Outside the window, the chainsaw sputtered into silence and was replaced by a lively quarrel between several of the amateur tree surgeons over where to make their next incision.

“Would he kill to protect his career?” I asked.

“I don’t know,” Michael said. “I suppose he might, but I can’t imagine how Gordon McCoy could have anything to do with Mrs. Pruitt or Schmidt’s career. Gordon doesn’t—didn’t do anything without a financial motive, remember, and how could you possibly make any money from a long-dead poetess nobody reads anymore?”

“Isn’t the word ‘poetess’ rather antiquated?” I asked.

“And Mrs. Pruitt isn’t?”

“True. Anyway, Schmidt said Gordon was rumored to have found a cache of Pruitt’s papers,” I said. “Which he wanted to buy, of course.”

“Well, it’s not as if he’d have any competition,” Michael said. “The college certainly wouldn’t care. But even at Gordon’s prices, he could afford them. No need to kill for that. And I have a hard time imagining Schmidt doing anything violent. For that matter, I have a hard time imagining him doing anything even mildly energetic.”

“Hmmm,” I said. “Still, I have this feeling he’s hiding something.”

“Something reprehensible, I hope,” Michael said, crawling out of the sleeping bag. “He’s one of the department’s worst snobs.”

We heard a loud cracking noise outside.

“Timber!” several of the volunteer lumberjacks shouted.

I glanced up at the window, but couldn’t see anything except several of my uncles flinching as something—presumably the dead branch—landed below, with a lot of crashing sounds. Also breaking glass sounds. Then the uncles glanced up at me with sheepish looks on their faces.

“How bad is it?” I asked, as Michael peered out of the window.

“We’d probably have had to replace that window anyway,” Michael said. “Whoever owned the funnel cake truck will be upset, but it’s not as if they had our permission to park it on our lawn, so we’re probably fine.”

“Damn,” I muttered.

“I’ll go down and deal with it,” he said, reaching for his jeans. “So what are you planning to do today?”

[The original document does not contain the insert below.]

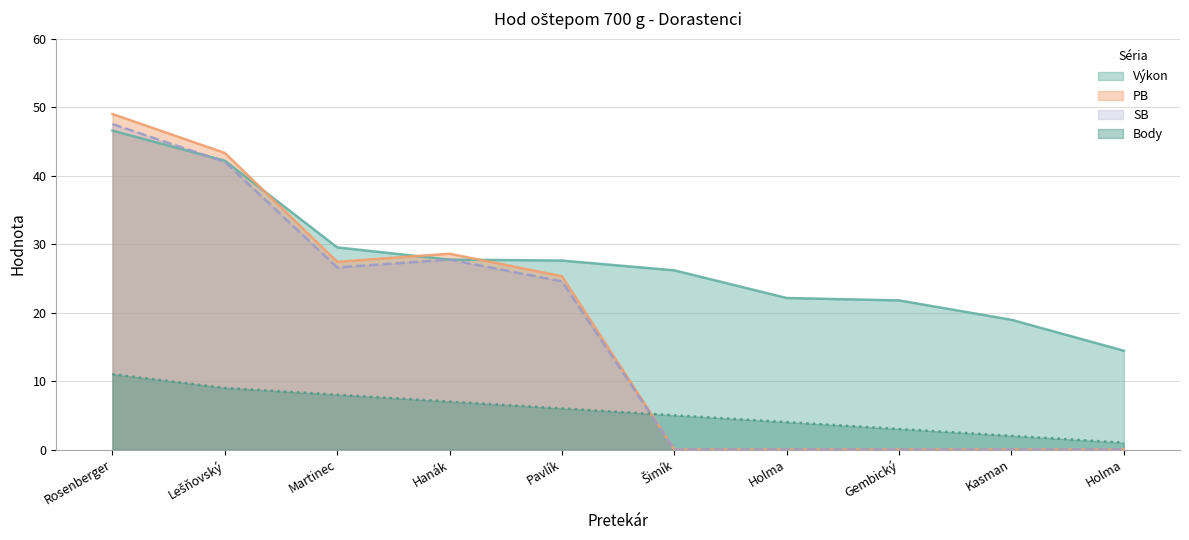

What is the sum of all PB values?

173.7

“That depends on Chief Burke,” I said. “If the crime scene people finish early enough, we might reopen the yard sale. But I’m not optimistic. At a minimum, it would be nice if they could finish processing all the boxes of stuff people collected, so we could get those off our hands.”

“Seems reasonable.” Michael said. “But not urgent.”

“What if people change their minds?” I said. “What if they don’t come back to pay for the stuff they’ve collected? What if they don’t even come back to pick up what they’ve already bought, and we have to hunt them down to get them to haul it away?”